Now whilst I’m a child of the seventies, and love much of the music from that period, so called southern rock has never been of interest to me. Way too many beards and confederate flags.
However the friend who sent me the link is someone I trust when it comes to music. So if he recommends an album, I’m prepared to investigate further.
So off I went to Amazon, where the album had a series of glowing four and five star reviews.
Now seriously tempted, my next stop was iTunes, where I purchased the album. And it is indeed a great collection of music, by bands I would generally avoid like the plague.
This morning an email arrived in my inbox from Amazon suggesting albums I might like, based on my viewing of the southern rock compilation.
Whilst I love the idea of recommendation engines, my Amazon email proved to me that they can’t always be trusted. Well not by someone with specialised taste in music anyway!
In order to work really well, like good research, they need to make recommendations based on a broad source. An email after looking at just one album really can’t be accurate enough.
I should point out though, that I regularly get emails of this type from Amazon, and they’re generally pretty good in their choice of album and book suggestions.
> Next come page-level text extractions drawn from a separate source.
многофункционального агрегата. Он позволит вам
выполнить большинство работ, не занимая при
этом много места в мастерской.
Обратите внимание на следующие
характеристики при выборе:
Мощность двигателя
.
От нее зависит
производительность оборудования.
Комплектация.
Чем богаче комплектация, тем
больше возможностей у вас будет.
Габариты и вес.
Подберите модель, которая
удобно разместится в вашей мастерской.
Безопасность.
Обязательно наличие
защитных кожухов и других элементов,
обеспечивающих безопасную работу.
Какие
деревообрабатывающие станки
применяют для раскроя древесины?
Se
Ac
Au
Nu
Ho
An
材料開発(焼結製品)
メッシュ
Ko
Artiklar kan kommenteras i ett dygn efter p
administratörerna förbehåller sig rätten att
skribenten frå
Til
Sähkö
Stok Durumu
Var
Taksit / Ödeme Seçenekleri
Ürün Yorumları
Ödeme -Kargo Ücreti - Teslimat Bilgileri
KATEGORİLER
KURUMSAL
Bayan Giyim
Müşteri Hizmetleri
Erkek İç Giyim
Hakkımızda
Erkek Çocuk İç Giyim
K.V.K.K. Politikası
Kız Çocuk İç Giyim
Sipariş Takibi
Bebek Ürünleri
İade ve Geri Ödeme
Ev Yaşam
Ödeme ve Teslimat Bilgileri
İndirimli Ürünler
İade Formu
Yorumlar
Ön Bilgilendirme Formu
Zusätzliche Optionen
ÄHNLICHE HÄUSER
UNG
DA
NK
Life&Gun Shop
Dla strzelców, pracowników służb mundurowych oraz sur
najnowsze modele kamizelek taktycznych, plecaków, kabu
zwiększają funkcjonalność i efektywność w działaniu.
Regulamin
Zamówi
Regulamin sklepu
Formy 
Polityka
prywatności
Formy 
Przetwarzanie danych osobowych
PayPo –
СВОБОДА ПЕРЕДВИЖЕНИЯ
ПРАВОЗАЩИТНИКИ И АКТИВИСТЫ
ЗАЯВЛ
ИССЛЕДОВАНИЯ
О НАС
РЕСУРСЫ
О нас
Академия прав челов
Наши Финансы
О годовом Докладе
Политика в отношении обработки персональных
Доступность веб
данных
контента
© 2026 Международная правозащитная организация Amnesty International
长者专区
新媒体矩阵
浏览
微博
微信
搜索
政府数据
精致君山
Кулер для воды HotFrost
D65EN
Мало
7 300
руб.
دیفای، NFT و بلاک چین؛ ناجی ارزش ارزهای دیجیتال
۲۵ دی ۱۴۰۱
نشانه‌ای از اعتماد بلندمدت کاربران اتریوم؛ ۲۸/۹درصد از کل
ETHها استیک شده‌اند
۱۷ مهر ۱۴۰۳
Anyway, before I go way off track, let’s go back to the beginning of this month’s column – a recommendation from a friend.
Otherwise known as word of mouth this is what Bill Bernbach referred to decades ago as the most powerful form of advertising.
Bear in mind that when Bernbach made this statement the internet had yet to be invented. And it is via the internet that word of mouth goes in to overdrive.
It is why social media has to be a priority for any marketer today.
Because as exciting as it may seem to be involved a big budget TV ad with a hotshot director behind the camera, the recommendation of a friend is far more powerful.
And if you can get people to recommend your brand or product to their friends, then you’re definitely onto a winner.
Which brings me back to Amazon.
You see their recommendations are based on things they think you’re interested in. Which obviously sounds like a great idea, but based on the recent email they sent me is far from perfect.
I however have another problem with the recommendation engine model.
If everything you buy is based on things you have previously purchased or expressed an interest in, then how on earth are you going to discover something completely new?
And by completely new I mean something different, unexpected or outside your usual area of interest.
You can’t stumble upon something by accident if everything you buy is based on your shopping habits.
Which means that your shopping habits can very easily end up stereotyping you. The same applies to many of the smart new digital magazine formats.
I love the idea of the recently launched Zite – an iPad based magazine that learns which articles you do and don’t like, then over time personalises the content to suit you.
Sounds brilliant, but you could easily end up with everything you read being based on what you have read in the past.
Which, just like the recommendation engine, prevents you from stepping outside of your comfort zone and discovering completely new things.
Now that narrow minded digitally programmed way of living may suit some people, but it sure doesn’t suit me.
And hopefully it won’t suit you either.